PyDataBlog / ParallelKMeans.jl

Parallel & lightning fast implementation of available classic and contemporary variants of the KMeans clustering algorithm
MIT License
50 stars 13 forks source link

Metric duck typing for Yin Yang #91

Closed cstich closed 4 years ago

cstich commented 4 years ago

Elkan, Lloyd, and Hamerly all have duck typing for their metric argument, whereas Yin Yang only accepts Euclidean as a distance metric. This tiny pull requests brings the API for Yin Yang in line with Elkan and the others.

I am aware that strictly speaking the convergence of KMeans is only guaranteed for the Euclidean distance, but if there is a reason for only allowing Euclidean for Yin Yang and not the others, that is not clear to me.

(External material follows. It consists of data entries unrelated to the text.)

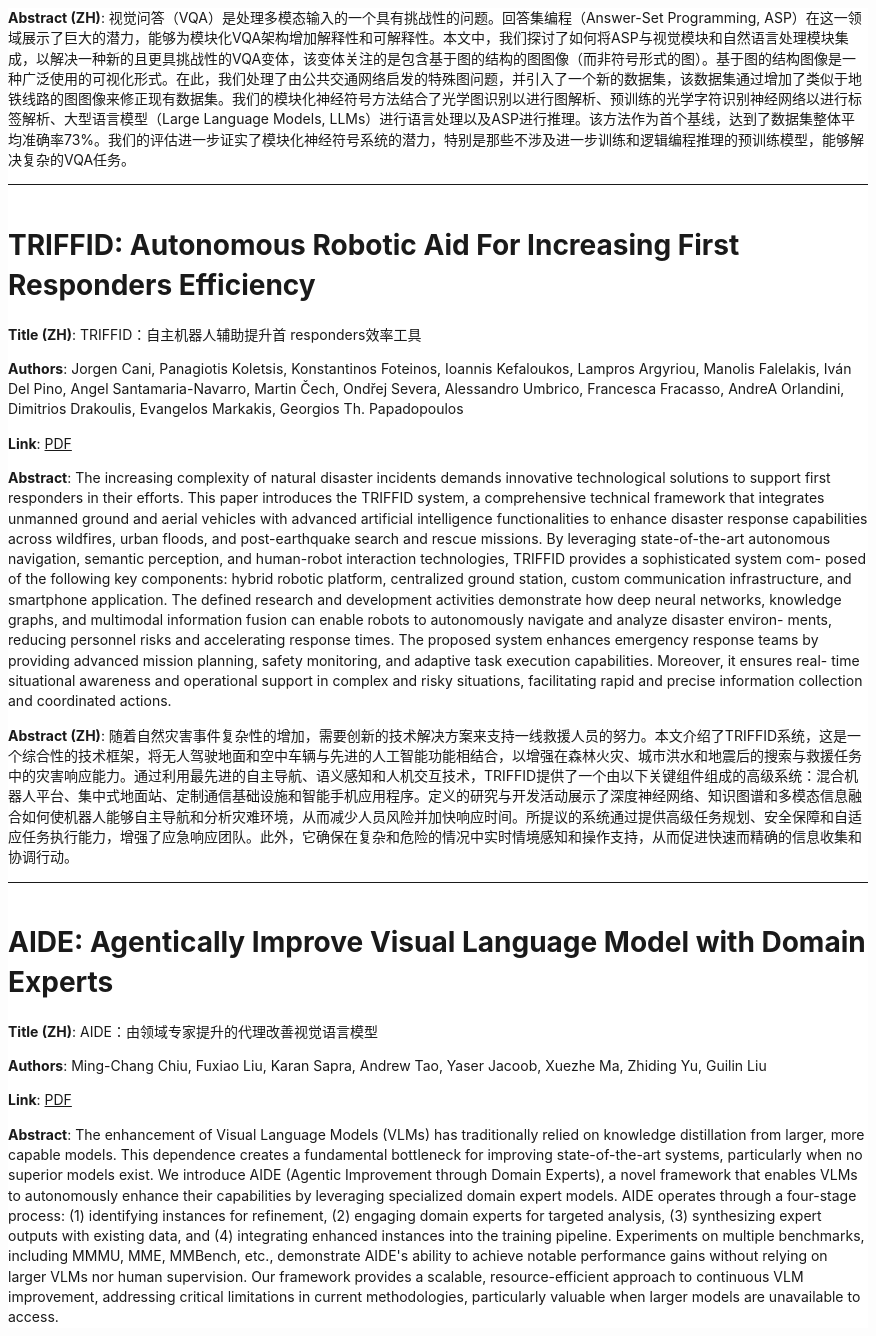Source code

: 
**Abstract (ZH)**: 视觉问答（VQA）是处理多模态输入的一个具有挑战性的问题。回答集编程（Answer-Set Programming, ASP）在这一领域展示了巨大的潜力，能够为模块化VQA架构增加解释性和可解释性。本文中，我们探讨了如何将ASP与视觉模块和自然语言处理模块集成，以解决一种新的且更具挑战性的VQA变体，该变体关注的是包含基于图的结构的图图像（而非符号形式的图）。基于图的结构图像是一种广泛使用的可视化形式。在此，我们处理了由公共交通网络启发的特殊图问题，并引入了一个新的数据集，该数据集通过增加了类似于地铁线路的图图像来修正现有数据集。我们的模块化神经符号方法结合了光学图识别以进行图解析、预训练的光学字符识别神经网络以进行标签解析、大型语言模型（Large Language Models, LLMs）进行语言处理以及ASP进行推理。该方法作为首个基线，达到了数据集整体平均准确率73%。我们的评估进一步证实了模块化神经符号系统的潜力，特别是那些不涉及进一步训练和逻辑编程推理的预训练模型，能够解决复杂的VQA任务。 

---
# TRIFFID: Autonomous Robotic Aid For Increasing First Responders Efficiency 

**Title (ZH)**: TRIFFID：自主机器人辅助提升首 responders效率工具 

**Authors**: Jorgen Cani, Panagiotis Koletsis, Konstantinos Foteinos, Ioannis Kefaloukos, Lampros Argyriou, Manolis Falelakis, Iván Del Pino, Angel Santamaria-Navarro, Martin Čech, Ondřej Severa, Alessandro Umbrico, Francesca Fracasso, AndreA Orlandini, Dimitrios Drakoulis, Evangelos Markakis, Georgios Th. Papadopoulos  

**Link**: [PDF](https://arxiv.org/pdf/2502.09379)  

**Abstract**: The increasing complexity of natural disaster incidents demands innovative technological solutions to support first responders in their efforts. This paper introduces the TRIFFID system, a comprehensive technical framework that integrates unmanned ground and aerial vehicles with advanced artificial intelligence functionalities to enhance disaster response capabilities across wildfires, urban floods, and post-earthquake search and rescue missions. By leveraging state-of-the-art autonomous navigation, semantic perception, and human-robot interaction technologies, TRIFFID provides a sophisticated system com- posed of the following key components: hybrid robotic platform, centralized ground station, custom communication infrastructure, and smartphone application. The defined research and development activities demonstrate how deep neural networks, knowledge graphs, and multimodal information fusion can enable robots to autonomously navigate and analyze disaster environ- ments, reducing personnel risks and accelerating response times. The proposed system enhances emergency response teams by providing advanced mission planning, safety monitoring, and adaptive task execution capabilities. Moreover, it ensures real- time situational awareness and operational support in complex and risky situations, facilitating rapid and precise information collection and coordinated actions. 

**Abstract (ZH)**: 随着自然灾害事件复杂性的增加，需要创新的技术解决方案来支持一线救援人员的努力。本文介绍了TRIFFID系统，这是一个综合性的技术框架，将无人驾驶地面和空中车辆与先进的人工智能功能相结合，以增强在森林火灾、城市洪水和地震后的搜索与救援任务中的灾害响应能力。通过利用最先进的自主导航、语义感知和人机交互技术，TRIFFID提供了一个由以下关键组件组成的高级系统：混合机器人平台、集中式地面站、定制通信基础设施和智能手机应用程序。定义的研究与开发活动展示了深度神经网络、知识图谱和多模态信息融合如何使机器人能够自主导航和分析灾难环境，从而减少人员风险并加快响应时间。所提议的系统通过提供高级任务规划、安全保障和自适应任务执行能力，增强了应急响应团队。此外，它确保在复杂和危险的情况中实时情境感知和操作支持，从而促进快速而精确的信息收集和协调行动。 

---
# AIDE: Agentically Improve Visual Language Model with Domain Experts 

**Title (ZH)**: AIDE：由领域专家提升的代理改善视觉语言模型 

**Authors**: Ming-Chang Chiu, Fuxiao Liu, Karan Sapra, Andrew Tao, Yaser Jacoob, Xuezhe Ma, Zhiding Yu, Guilin Liu  

**Link**: [PDF](https://arxiv.org/pdf/2502.09051)  

**Abstract**: The enhancement of Visual Language Models (VLMs) has traditionally relied on knowledge distillation from larger, more capable models. This dependence creates a fundamental bottleneck for improving state-of-the-art systems, particularly when no superior models exist. We introduce AIDE (Agentic Improvement through Domain Experts), a novel framework that enables VLMs to autonomously enhance their capabilities by leveraging specialized domain expert models. AIDE operates through a four-stage process: (1) identifying instances for refinement, (2) engaging domain experts for targeted analysis, (3) synthesizing expert outputs with existing data, and (4) integrating enhanced instances into the training pipeline. Experiments on multiple benchmarks, including MMMU, MME, MMBench, etc., demonstrate AIDE's ability to achieve notable performance gains without relying on larger VLMs nor human supervision. Our framework provides a scalable, resource-efficient approach to continuous VLM improvement, addressing critical limitations in current methodologies, particularly valuable when larger models are unavailable to access. 
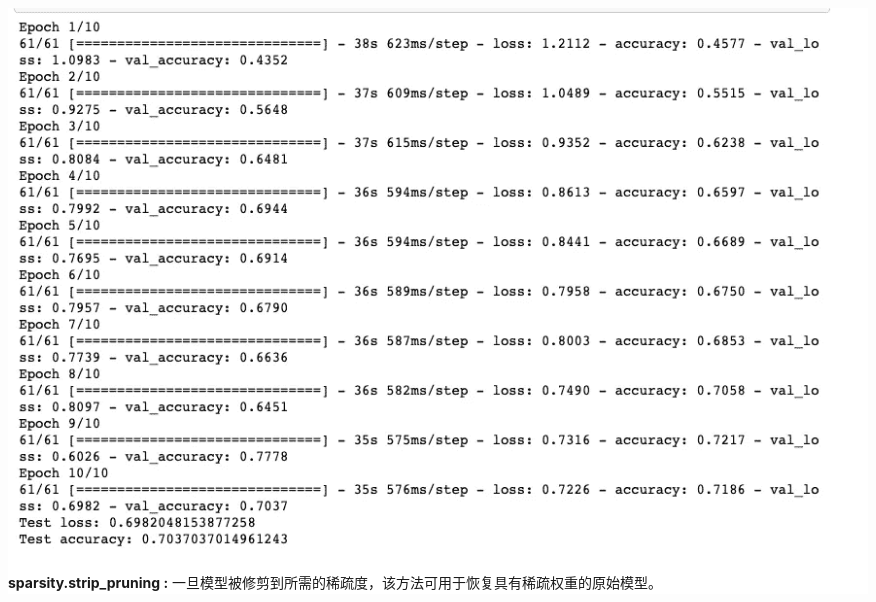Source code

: ![](img/9ff1dd944da1855ee35da2fe93e040eb.png)

**sparsity.strip_pruning :** 一旦模型被修剪到所需的稀疏度，该方法可用于恢复具有稀疏权重的原始模型。
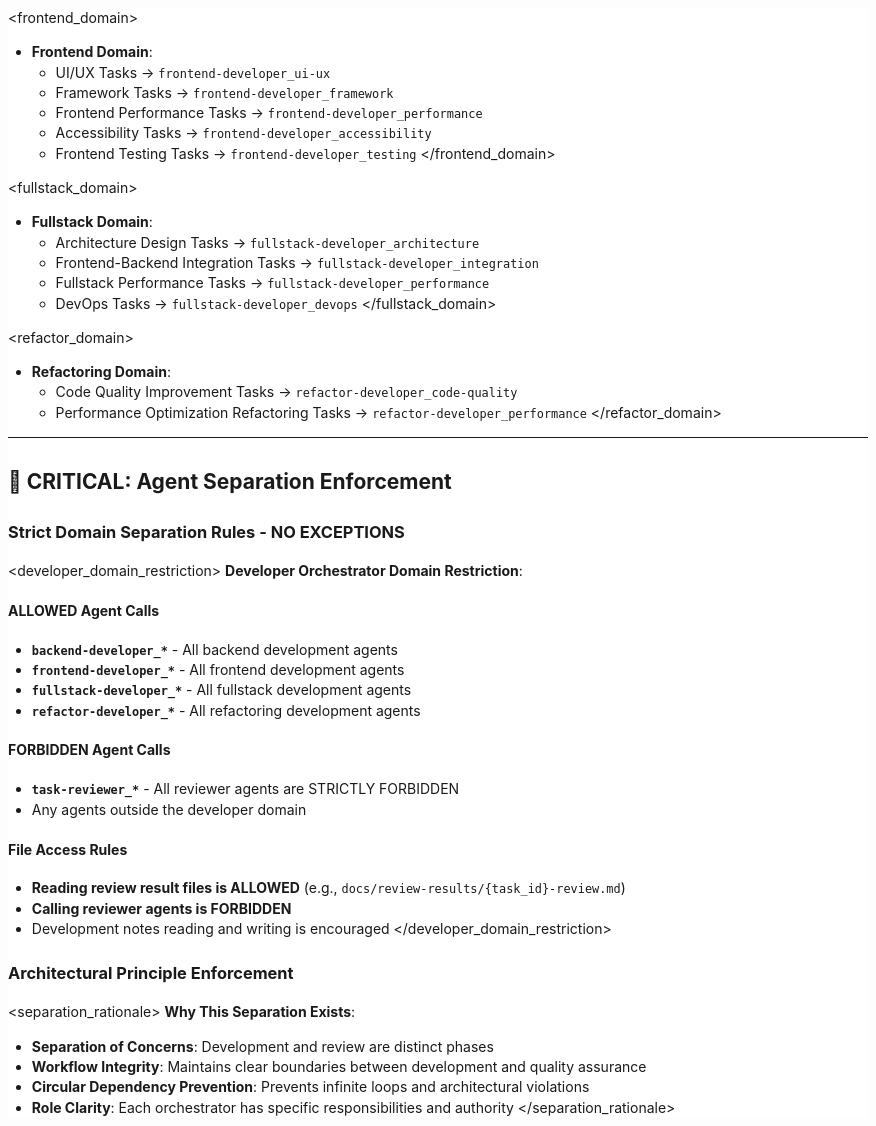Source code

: <frontend_domain>
- **Frontend Domain**:
  - UI/UX Tasks → `frontend-developer_ui-ux`
  - Framework Tasks → `frontend-developer_framework`
  - Frontend Performance Tasks → `frontend-developer_performance`
  - Accessibility Tasks → `frontend-developer_accessibility`
  - Frontend Testing Tasks → `frontend-developer_testing`
</frontend_domain>

<fullstack_domain>
- **Fullstack Domain**:
  - Architecture Design Tasks → `fullstack-developer_architecture`
  - Frontend-Backend Integration Tasks → `fullstack-developer_integration`
  - Fullstack Performance Tasks → `fullstack-developer_performance`
  - DevOps Tasks → `fullstack-developer_devops`
</fullstack_domain>

<refactor_domain>
- **Refactoring Domain**:
  - Code Quality Improvement Tasks → `refactor-developer_code-quality`
  - Performance Optimization Refactoring Tasks → `refactor-developer_performance`
</refactor_domain>


---

## 🚨 CRITICAL: Agent Separation Enforcement

### Strict Domain Separation Rules - NO EXCEPTIONS

<developer_domain_restriction>
**Developer Orchestrator Domain Restriction**:

#### ALLOWED Agent Calls
- **`backend-developer_*`** - All backend development agents
- **`frontend-developer_*`** - All frontend development agents  
- **`fullstack-developer_*`** - All fullstack development agents
- **`refactor-developer_*`** - All refactoring development agents

#### FORBIDDEN Agent Calls
- **`task-reviewer_*`** - All reviewer agents are STRICTLY FORBIDDEN
- Any agents outside the developer domain

#### File Access Rules
- **Reading review result files is ALLOWED** (e.g., `docs/review-results/{task_id}-review.md`)
- **Calling reviewer agents is FORBIDDEN**
- Development notes reading and writing is encouraged
</developer_domain_restriction>

### Architectural Principle Enforcement

<separation_rationale>
**Why This Separation Exists**:
- **Separation of Concerns**: Development and review are distinct phases
- **Workflow Integrity**: Maintains clear boundaries between development and quality assurance
- **Circular Dependency Prevention**: Prevents infinite loops and architectural violations
- **Role Clarity**: Each orchestrator has specific responsibilities and authority
</separation_rationale>
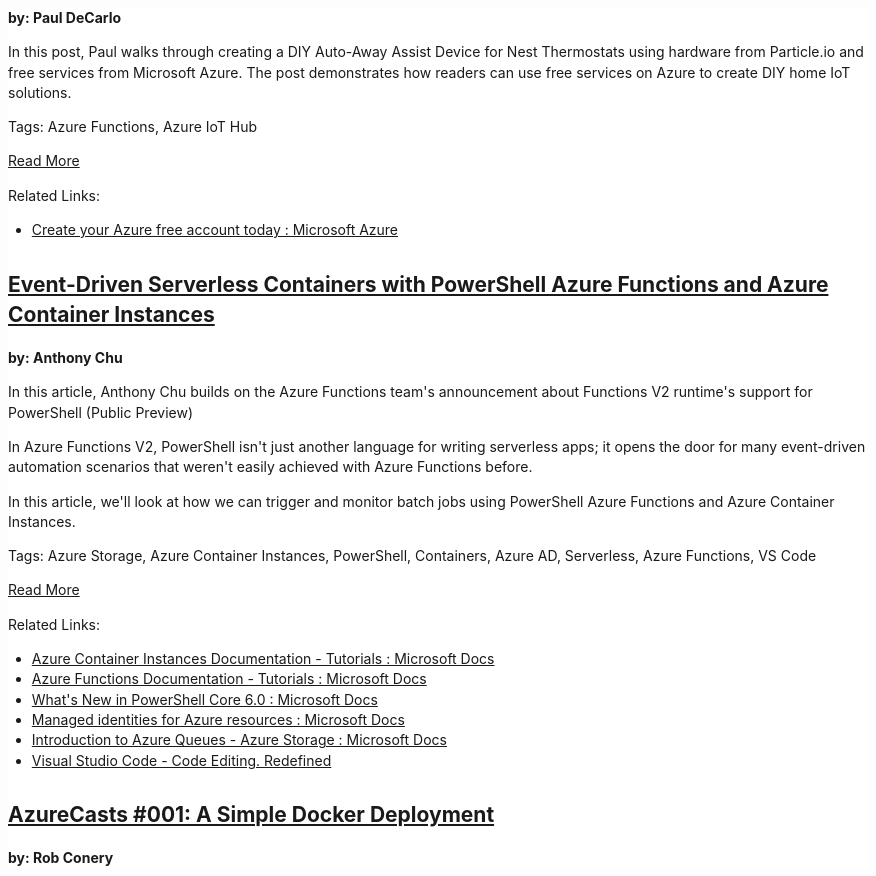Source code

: **by: Paul DeCarlo**

In this post, Paul walks through creating a DIY Auto-Away Assist Device for Nest Thermostats using hardware from Particle.io and free services from Microsoft Azure. The post demonstrates how readers can use free services on Azure to create DIY home IoT solutions.

Tags: Azure Functions, Azure IoT Hub

[Read More](https://dev.to/azure/auto-away-assist-for-nest-thermostat-1b2m)

Related Links:
* [Create your Azure free account today : Microsoft Azure](https://azure.microsoft.com/en-us/free/?&WT.mc_id=azureapril_devto-blog-cxa)

## [Event-Driven Serverless Containers with PowerShell Azure Functions and Azure Container Instances](https://dev.to/azure/event-driven-serverless-containers-with-powershell-azure-functions-and-azure-container-instances-e9b)

**by: Anthony Chu**

In this article, Anthony Chu builds on the Azure Functions team's announcement about Functions V2 runtime's support for PowerShell (Public Preview) 

In Azure Functions V2, PowerShell isn't just another language for writing serverless apps; it opens the door for many event-driven automation scenarios that weren't easily achieved with Azure Functions before.

In this article, we'll look at how we can trigger and monitor batch jobs using PowerShell Azure Functions and Azure Container Instances.

Tags: Azure Storage, Azure Container Instances, PowerShell, Containers, Azure AD, Serverless, Azure Functions, VS Code

[Read More](https://dev.to/azure/event-driven-serverless-containers-with-powershell-azure-functions-and-azure-container-instances-e9b)

Related Links:
* [Azure Container Instances Documentation - Tutorials : Microsoft Docs](https://docs.microsoft.com/en-us/azure/container-instances/?WT.mc_id=devto-blog-antchu)
* [Azure Functions Documentation - Tutorials : Microsoft Docs](https://docs.microsoft.com/en-us/azure/azure-functions/?WT.mc_id=devto-blog-antchu)
* [What's New in PowerShell Core 6.0 : Microsoft Docs](https://docs.microsoft.com/en-us/powershell/scripting/whats-new/what-s-new-in-powershell-core-60?WT.mc_id=devto-blog-antchu&view=powershell-6)
* [Managed identities for Azure resources : Microsoft Docs](https://docs.microsoft.com/en-us/azure/active-directory/managed-identities-azure-resources/overview?WT.mc_id=devto-blog-antchu)
* [Introduction to Azure Queues - Azure Storage : Microsoft Docs](https://docs.microsoft.com/en-us/azure/storage/queues/storage-queues-introduction?WT.mc_id=devto-blog-antchu)
* [Visual Studio Code - Code Editing. Redefined](https://code.visualstudio.com/?WT.mc_id=devto-blog-antchu)

## [AzureCasts #001: A Simple Docker Deployment](https://azurecasts.com/2019/03/29/001-simple-docker-deployment/)

**by: Rob Conery**
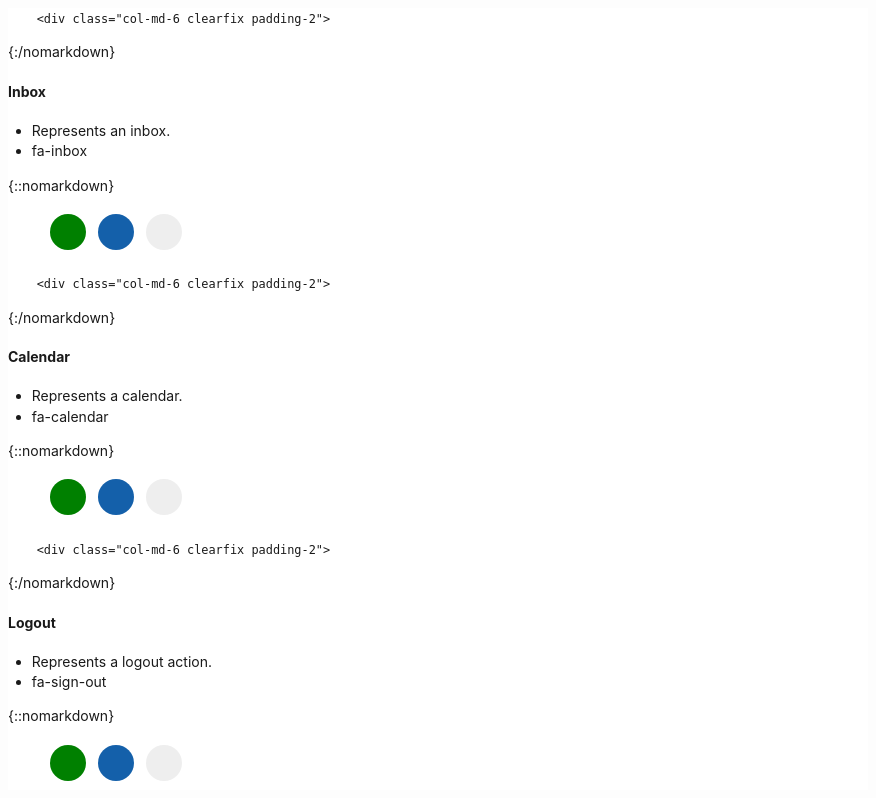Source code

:         <div class="col-md-6 clearfix padding-2">
{:/nomarkdown}

#### Inbox
- Represents an inbox.
- <span class="label label-default subtle">fa-inbox</span>

{::nomarkdown}
            <div style="margin-left: 20px;">
                <div style="display: inline-block; padding: 3px; margin: 4px;"><i class="fa fa-inbox"></i></div>
                <div style="display: inline-block; padding: 3px; margin: 4px; background-color: #008000; width: 30px; height: 30px; text-align: center; border-radius: 50%;"><i class="fa fa-inbox fa-inverse"></i></div>
                <div style="display: inline-block; padding: 3px; margin: 4px; background-color: #1460AA; width: 30px; height: 30px; text-align: center; border-radius: 50%;"><i class="fa fa-inbox fa-inverse"></i></div>
                <div style="display: inline-block; padding: 3px; margin: 4px; background-color: #eeeeee; width: 30px; height: 30px; text-align: center; border-radius: 50%;"><i class="fa fa-inbox"></i></div>
            </div>
        </div>

        <div class="col-md-6 clearfix padding-2">
{:/nomarkdown}

#### Calendar
- Represents a calendar.
- <span class="label label-default subtle">fa-calendar</span>

{::nomarkdown}
            <div style="margin-left: 20px;">
                <div style="display: inline-block; padding: 3px; margin: 4px;"><i class="fa fa-calendar"></i></div>
                <div style="display: inline-block; padding: 3px; margin: 4px; background-color: #008000; width: 30px; height: 30px; text-align: center; border-radius: 50%;"><i class="fa fa-calendar fa-inverse"></i></div>
                <div style="display: inline-block; padding: 3px; margin: 4px; background-color: #1460AA; width: 30px; height: 30px; text-align: center; border-radius: 50%;"><i class="fa fa-calendar fa-inverse"></i></div>
                <div style="display: inline-block; padding: 3px; margin: 4px; background-color: #eeeeee; width: 30px; height: 30px; text-align: center; border-radius: 50%;"><i class="fa fa-calendar"></i></div>
            </div>
        </div>

        <div class="col-md-6 clearfix padding-2">
{:/nomarkdown}

#### Logout
- Represents a logout action.
- <span class="label label-default subtle">fa-sign-out</span>

{::nomarkdown}
            <div style="margin-left: 20px;">
                <div style="display: inline-block; padding: 3px; margin: 4px;"><i class="fa fa-sign-out"></i></div>
                <div style="display: inline-block; padding: 3px; margin: 4px; background-color: #008000; width: 30px; height: 30px; text-align: center; border-radius: 50%;"><i class="fa fa-sign-out fa-inverse"></i></div>
                <div style="display: inline-block; padding: 3px; margin: 4px; background-color: #1460AA; width: 30px; height: 30px; text-align: center; border-radius: 50%;"><i class="fa fa-sign-out fa-inverse"></i></div>
                <div style="display: inline-block; padding: 3px; margin: 4px; background-color: #eeeeee; width: 30px; height: 30px; text-align: center; border-radius: 50%;"><i class="fa fa-sign-out"></i></div>
            </div>
        </div>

Arkoniak commented 4 years ago

The main reason, why we have this limitation for YinYang is that in current state it will produce wrong results for any non-euclidean metric. Main internal functions, such as chunk_update_centroids or point_all_centers! have Square Euclidean logic embedded in them, for example, https://github.com/PyDataBlog/ParallelKMeans.jl/blob/master/src/yinyang.jl#L268

metric argument was added purely for compatibility with other algorithms, but proper removing of Eucledian restriction requires sufficient refactoring of the algorithm as well.

Thanks for bringing attention, I opened #92

cstich commented 4 years ago

That makes sense. Thanks for the explanation.